Even if these strategies succeed, the shortfall may still be insurmountable.

In Ohio, for instance, the teachers pension system reported that it would take 41 years for its investments to catch up with the costs of meeting its obligations to retirees. That was before the worst of the financial crisis.

During the last fiscal year, Ohio's fund lost 31 percent. Its most recent annual report detailed how long it would now take for its investments to put the fund back on track. Officials simply said: "Infinity."

The global pension crisis is a major concern. The uptrend in equities in Q3 boosted pension returns in Canada and elsewhere, but this will do little to address long-term concerns on the sustainability of pensions.

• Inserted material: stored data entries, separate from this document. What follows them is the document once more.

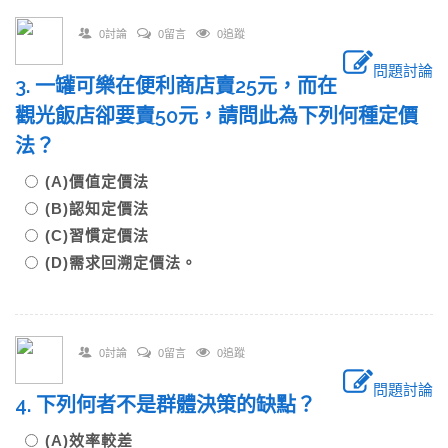
0討論
0留言
0追蹤
問題討論
3. 一罐可樂在便利商店賣25元，而在
觀光飯店卻要賣50元，請問此為下列何種定價
法？
(A)價值定價法
(B)認知定價法
(C)習慣定價法
(D)需求回溯定價法。
0討論
0留言
0追蹤
問題討論
4. 下列何者不是群體決策的缺點？
(A)效率較差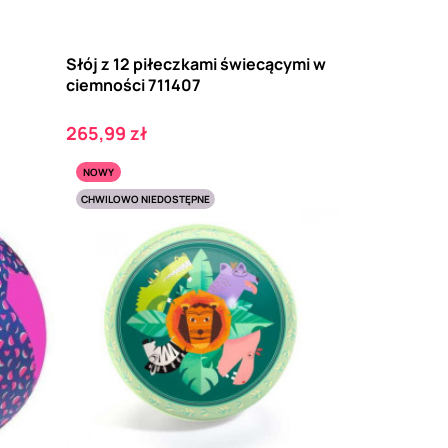
Słój z 12 piłeczkami świecącymi w
ciemności 711407
Cena
265,99 zł
NOWY
CHWILOWO NIEDOSTĘPNE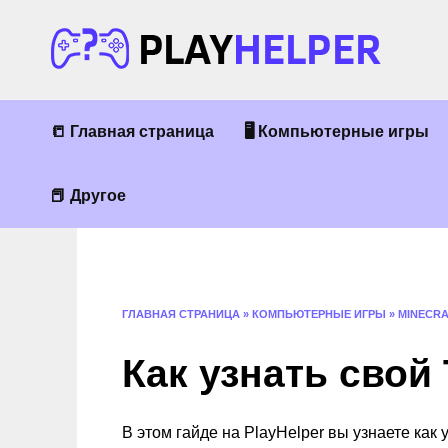
Перейти
к
содержанию
📒 Главная страница
🖥 Компьютерные игры
📕 Другое
ГЛАВНАЯ СТРАНИЦА
»
КОМПЬЮТЕРНЫЕ ИГРЫ
»
MINECR
Как узнать свой 
В этом гайде на PlayHelper вы узнаете как 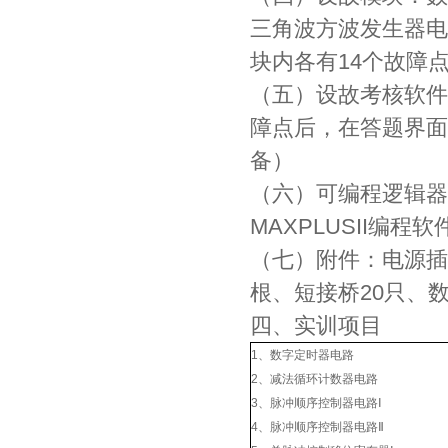
三角波方波发生器电
块内各有14个故障
（五）设故考核软件
障点后，在答题界面
备）
（六）可编程逻辑器件
MAXPLUSII编
（七）附件：电源插
根、短接桥20只、
四、实训项目
1、数字定时器电路
2、减法循环计数器电路
3、脉冲顺序控制器电路Ⅰ
4、脉冲顺序控制器电路Ⅱ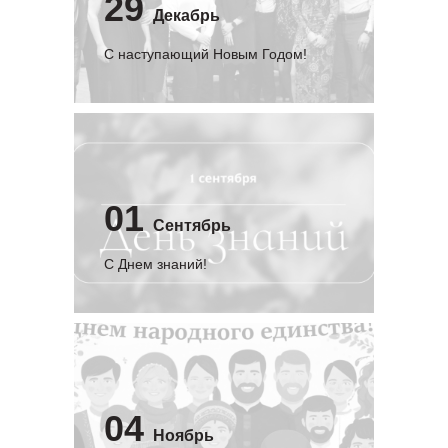
29
Декабрь
С наступающий Новым Годом!
01
Сентябрь
C Днем знаний!
04
Ноябрь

Finally, many of you saw CNBC's recent interview with famous hedge fund manager Julian Robertson (see video below). Among his gloomy predictions, he sees U.S. interest rates soaring to 15%-20% if China and Japan stop buying U.S. bonds.

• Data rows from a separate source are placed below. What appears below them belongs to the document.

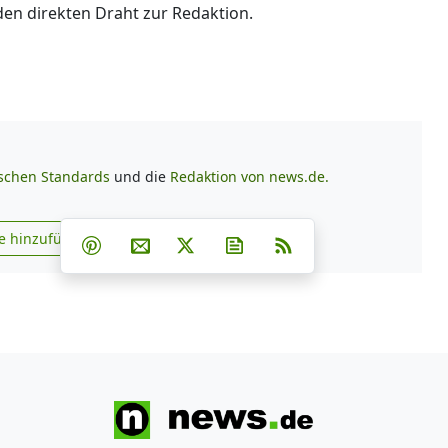
 den direkten Draht zur Redaktion.
ischen Standards
und die
Redaktion von news.de.
Teilen auf Facebook
Teilen auf Whatsapp
Teilen auf Telegram
e hinzufügen
Teilen auf Pinterest
Per E-Mail teilen
Post auf X
Newsletter abonnieren
RSS
s.de zu Google hinzufügen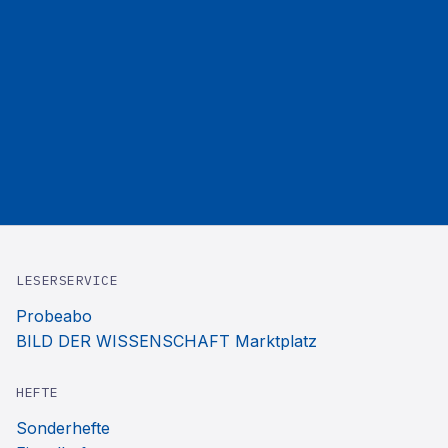
LESERSERVICE
Probeabo
BILD DER WISSENSCHAFT Marktplatz
HEFTE
Sonderhefte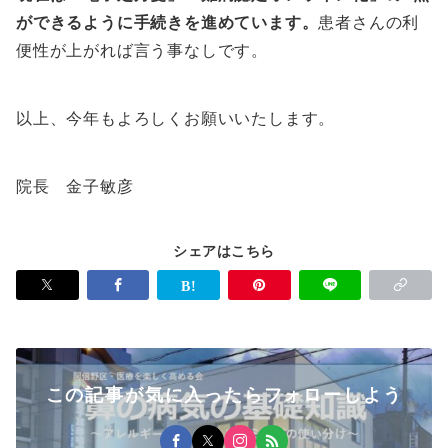
ができるように手続きを進めています。
患者さんの利
便性が上がれば言う事なしです。
以上、今年もよろしくお願いいたします。
院長 金子敏彦
シェアはこちら
この記事が気に入ったらフォローしよう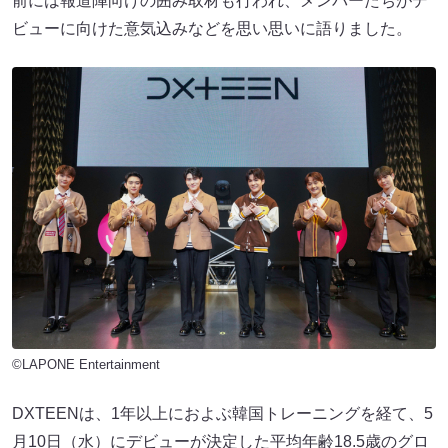
前には報道陣向けの囲み取材も行われ、メンバーたちがデ
ビューに向けた意気込みなどを思い思いに語りました。
©LAPONE Entertainment
DXTEENは、1年以上におよぶ韓国トレーニングを経て、5
月10日（水）にデビューが決定した平均年齢18.5歳のグロ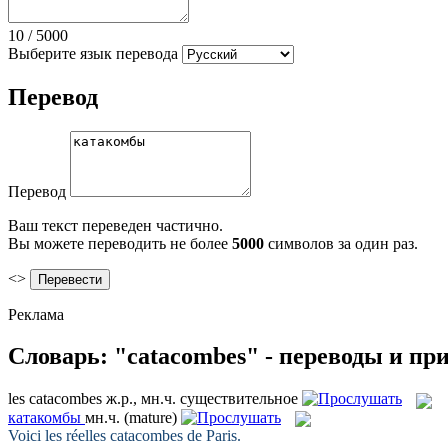
10
/
5000
Выберите язык перевода
Перевод
Перевод
Ваш текст переведен частично.
Вы можете переводить не более
5000
символов за один раз.
<>
Реклама
Словарь: "catacombes" - переводы и п
les
catacombes
ж.р., мн.ч.
существительное
катакомбы
мн.ч.
(mature)
Voici les réelles
catacombes
de Paris.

An astute bond trader shared a few comments with me:
1) The Fed is already looking to remove some excess liquidity via the repo markets (cost of repo borrowing will go up);

2) Flush with cash, banks continue to make a killing in their trading operations. They're unwinding their long 2-year positions and moving down the curve for extra yield. He thinks it's a great time to put on a curve-flatner, not steepner.

3) As for interests rates hitting 15% to 20%: "It will never happen. Pensions will lock in rates at their actuarial liabilities of 6.5% or 7% in a blink of an eye."
I agree. In the near term, the Fed does not need to raise rates to remove excess liquidity. All they have to do is raise the cost of repo borrowing. Banks will roll over into longer dated bonds and the curve will flatten, not steepen. And Mr. Robertson needs a course in liability-driven investments (LDI). He has no idea how many pension funds are looking to lock in rates at half the rates he's predicting. That will pretty much cap the upper end of the bond market for a very long time.

I wish all Canadians a Happy Thanksgiving and all Americans a Happy Columbus day.